What is PMA?
Progressive Muscular Atrophy (PMA) is a disorder of the lower motor neurones (LMNs). In comparison, the usual form of Motor Neurone Disease has both upper and lower motor neurone involvement.In Progressive Muscular Atrophy there is gradual loss of the lower motor neurones, so the muscles become steadily weaker and smaller, causing problems to the area of the body they serve. This results in progressive muscle weakness, fasciculations (rippling effect under the skin), and shrinkage in muscle bulk and weight loss.
Facts about PMA
- PMA affects 5-7% of all people living with MND.

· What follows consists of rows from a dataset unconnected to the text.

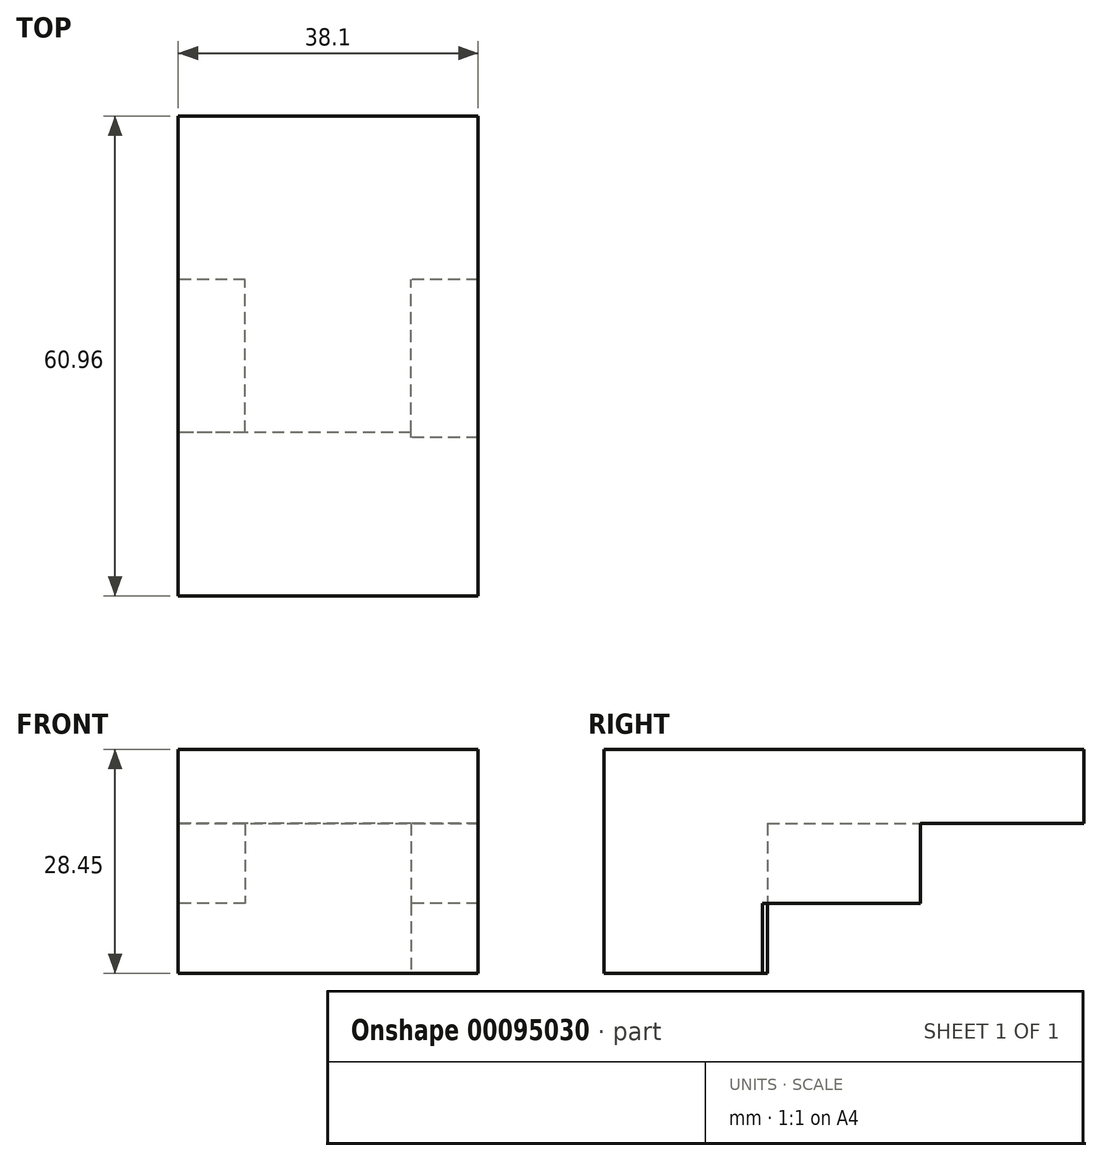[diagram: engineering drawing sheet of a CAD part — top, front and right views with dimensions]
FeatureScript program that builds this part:
annotation { "Feature Type Name" : "Feature", "Feature Type Description" : "" }
export const myFeature = defineFeature(function(context is Context, id is Id, definition is map)
    precondition{}
    {
        {
            var Q0;
            Q0=qCreatedBy(makeId("Top.planeOp"),FACE);
            var sketch = newSketch(context, id + "F0", { "sketchPlane" : qUnion([Q0])});
            skLineSegment(sketch, "E0.bottom", {"start": v(-19.05, 30.48) * mm, "end": v(19.05, 30.48) * mm});
            skLineSegment(sketch, "E0.top", {"start": v(-19.05, -30.48) * mm, "end": v(19.05, -30.48) * mm});
            skLineSegment(sketch, "E0.left", {"start": v(-19.05, 30.48) * mm, "end": v(-19.05, -30.48) * mm});
            skLineSegment(sketch, "E0.right", {"start": v(19.05, 30.48) * mm, "end": v(19.05, -30.48) * mm});
            skPoint(sketch, "E0.middle", {"position": v(0, 0) * mm});
            skSolve(sketch);
        }
        {
            var Q0;
            Q0=makeQuery(id+"F0.imprint","IMPRINT",FACE,{"disambiguationData":[TD([[makeQuery(id+"F0.imprint","IMPRINT",EDGE,{"derivedFrom":sQuery(id+"F0.wireOp",EDGE,"E0.bottom")}),-1.0]])]});
            extrude(context, id + "F1", {"entities" : qUnion([Q0]), "depth" : 28.45 * mm});
        }
        {
            var Q0;
            Q0=makeQuery(id+"F1.opExtrude","CAP_FACE",FACE,{"disambiguationData":[OSD([sQuery(id+"F0.wireOp",EDGE,"E0.bottom"),sQuery(id+"F0.wireOp",EDGE,"E0.top"),sQuery(id+"F0.wireOp",EDGE,"E0.left"),sQuery(id+"F0.wireOp",EDGE,"E0.right")])],"isStart":true});
            var sketch = newSketch(context, id + "F2", { "sketchPlane" : qUnion([Q0])});
            skLineSegment(sketch, "E1.bottom", {"start": v(10.53, 9.72) * mm, "end": v(-10.53, 9.72) * mm});
            skLineSegment(sketch, "E1.top", {"start": v(10.53, -9.72) * mm, "end": v(-10.53, -9.72) * mm});
            skLineSegment(sketch, "E1.left", {"start": v(10.53, 9.72) * mm, "end": v(10.53, -9.72) * mm});
            skLineSegment(sketch, "E1.right", {"start": v(-10.53, 9.72) * mm, "end": v(-10.53, -9.72) * mm});
            skPoint(sketch, "E1.middle", {"position": v(0, 0) * mm});
            skLineSegment(sketch, "E2.bottom", {"start": v(19.05, -9.72) * mm, "end": v(-19.05, -9.72) * mm});
            skLineSegment(sketch, "E2.top", {"start": v(19.05, -29.97) * mm, "end": v(-19.05, -29.97) * mm});
            skLineSegment(sketch, "E2.left", {"start": v(19.05, -9.72) * mm, "end": v(19.05, -29.97) * mm});
            skLineSegment(sketch, "E2.right", {"start": v(-19.05, -9.72) * mm, "end": v(-19.05, -29.97) * mm});
            skPoint(sketch, "E2.middle", {"position": v(0, -19.85) * mm});
            skPoint(sketch, "E2.middle.positionSnap0", {"position": v(0, -30.48) * mm});
            skPoint(sketch, "E2.centerSnap0", {"position": v(0, -30.48) * mm});
            skSolve(sketch);
        }
        {
            var Q0;
            Q0=makeQuery(id+"F2.imprint","IMPRINT",FACE,{"disambiguationData":[TD([[makeQuery(id+"F2.imprint","IMPRINT",EDGE,{"derivedFrom":sQuery(id+"F2.wireOp",EDGE,"E1.bottom")}),1.0]])]});
            var Q1;
            Q1=makeQuery(id+"F2.imprint","IMPRINT",FACE,{"disambiguationData":[TD([[makeQuery(id+"F2.imprint","IMPRINT",EDGE,{"derivedFrom":sQuery(id+"F2.wireOp",EDGE,"E2.top")}),-1.0]])]});
            var Q2;
            {var subQ0=sQuery(id+"F2.wireOp",EDGE,"E2.top");Q2=makeQuery(id+"F2.imprint","IMPRINT",FACE,{"disambiguationData":[TD([[makeQuery(id+"F2.imprint","IMPRINT",EDGE,{"derivedFrom":subQ0}),1.0]])]});}
            extrude(context, id + "F3", {"entities" : qUnion([Q0, Q1, Q2]), "operationType" : NewBodyOperationType.REMOVE, "oppositeDirection" : true, "depth" : 19.05 * mm});
        }
        {
            var Q0;
            Q0=makeQuery(id+"F1.opExtrude","CAP_FACE",FACE,{"disambiguationData":[OSD([sQuery(id+"F0.wireOp",EDGE,"E0.bottom"),sQuery(id+"F0.wireOp",EDGE,"E0.top"),sQuery(id+"F0.wireOp",EDGE,"E0.left"),sQuery(id+"F0.wireOp",EDGE,"E0.right")])],"isStart":true});
            var sketch = newSketch(context, id + "F4", { "sketchPlane" : qUnion([Q0])});
            skLineSegment(sketch, "E3.bottom", {"start": v(19.05, 10.38) * mm, "end": v(10.53, 10.38) * mm});
            skLineSegment(sketch, "E3.top", {"start": v(19.05, -9.72) * mm, "end": v(10.53, -9.72) * mm});
            skLineSegment(sketch, "E3.left", {"start": v(19.05, 10.38) * mm, "end": v(19.05, -9.72) * mm});
            skLineSegment(sketch, "E3.right", {"start": v(10.53, 10.38) * mm, "end": v(10.53, -9.72) * mm});
            skLineSegment(sketch, "E4.bottom", {"start": v(-10.53, 9.72) * mm, "end": v(-19.05, 9.72) * mm});
            skLineSegment(sketch, "E4.top", {"start": v(-10.53, -9.72) * mm, "end": v(-19.05, -9.72) * mm});
            skLineSegment(sketch, "E4.left", {"start": v(-10.53, 9.72) * mm, "end": v(-10.53, -9.72) * mm});
            skLineSegment(sketch, "E4.right", {"start": v(-19.05, 9.72) * mm, "end": v(-19.05, -9.72) * mm});
            skSolve(sketch);
        }
        {
            var Q0;
            {var subQ2=sQuery(id+"F4.wireOp",EDGE,"E3.bottom");Q0=makeQuery(id+"F4.imprint","IMPRINT",FACE,{"disambiguationData":[TD([[makeQuery(id+"F4.imprint","IMPRINT",EDGE,{"derivedFrom":subQ2}),1.0]])]});}
            var Q1;
            Q1=makeQuery(id+"F4.imprint","IMPRINT",FACE,{"disambiguationData":[TD([[makeQuery(id+"F4.imprint","IMPRINT",EDGE,{"derivedFrom":sQuery(id+"F4.wireOp",EDGE,"E4.bottom")}),1.0]])]});
            extrude(context, id + "F5", {"entities" : qUnion([Q0, Q1]), "operationType" : NewBodyOperationType.REMOVE, "oppositeDirection" : true, "depth" : 8.9 * mm});
        }
    });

- Men are affected more than women and figures of 5:1 have been quoted, although this might be affected by the inclusion of undiagnosed Kennedy’s disease in the male group. Kennedy’s Disease is a rare form of Spinal Muscular Atrophy. Further information can be found on Inf02 Kennedy's Disease (69 kb) .
- Average age of onset is under 50 years, which is younger than MND.
Life expectancy is generally longer than for MND, averaging five – ten years. - PMA is held to be a form of MND and especially in the first four years after diagnosis clinical evidence of upper motor involvement may become apparent in some people. In others, the signs may always remain lower motor neurone in origin.
- PMA, like MND occurs sporadically in the majority of affected individuals. Sporadic is the term used for cases of the disease where there is no family history.
- PMA occasionally presents in families with a history of familial MND. Familial (or inherited) is the term used when more than one member of the family has been diagnosed with the disease. Further information can be found on information sheet B, ‘Inherited Motor Neurone Disease’.
How is it diagnosed?
It is vitally important for your doctor or neurologist to review the diagnosis from time to time and this is why the initial investigations are so important. This helps to identify other forms of lower motor neurone disorders (Kennedy’s disease and other forms of spinal muscular atrophy; multifocal motor neuropathy etc).
Diagnosis is clinical and usually based on observation but does include an abnormal EMG. Diagnosis involves exclusion of all other possibilities, such as multiple sclerosis, spinal cord injury or tumours and motor neuropathies of other causes.
What are the tests?
Tests performed include:
- MRI scans to exclude abnormalities in brain or spinal cord
- Nerve conduction studies (small electric shocks to check speed of nerve conduction to the muscles)
- Electromyography (EMG): small needles placed in individual muscles to check for any dysfunction (abnormal in Lower Motor Neurone disease)
- Blood tests to check for other possible diseases
Electrophysiological tests (nerve stimulation) to the brain may also be carried out in an attempt to identify any upper motor neurone component which may not be evident on clinical examination.
An EMG test is a good way of detecting lower motor neurone disease, but has to be put into context with all of the other tests carried out, to eliminate all other possible diseases.
What are the symptoms?
PMA is characterised by:
- Muscle weakness
- Muscle atrophy
- Fatigue
- Fasciculations
- Cramps
- Muscle twitching
- Loss of reflexes
PMA starts most frequently with weakness in one hand, although it can be in one foot or the tongue. The weakness spreads to other muscles as the disease progresses; the affected muscles get smaller (atrophy) and fail to work. Cramps have usually preceded the first weakness and muscle twitching also occurs at an early stage. Both cramp and muscle twitching occur in normal health and therefore by themselves do not indicate any cause for concern.
Not having upper motor neurone involvement means that people living with PMA do not have the stiffness (spasticity) in their muscles, nor the very brisk reflexes and the uncontrollable emotions which MND often presents.
How might I be affected?
For a tiny percentage, PMA doesn’t spread from the initial area affected and although disabled, these people have a relatively benign course to their disease. An example could be bi-brachial amyotrophy (flail arm syndrome) which affects the arms, but often nowhere else. Even with this rare from of MND the rate of progression can be very variable.
For the majority, PMA continues to spread causing increasing disability and speech and swallowing can also become difficult. As breathing muscles are controlled by lower motor neurones, they can also be affected.
The final pathway for PMA is much the same as for MND, but without the upper motor neurone involvement and usually at a slower rate. However, as with all MND, PMA follows a different time course in each person and although average progression can be gauged for each individual affected it can be a very different experience.
Management of PMA
As with MND, management of the disease is via support of the individual’s disabilities.
Assistive equipment may be needed for leg and arm weakness. Communication aids may be required. Feeding may become difficult and require assistance, e.g. via a PEG tube. Breathing may require support via NIPPV.
Further information can be found on Inf11 PEG Feeding (78 kb) , Inf14A Understanding how MND might affect your breathing (122 kb) and Inf14B Ventilation in MND (87 kb)
In all areas of support for the disease, professional assessment is advised, so that care is tailored to the individual.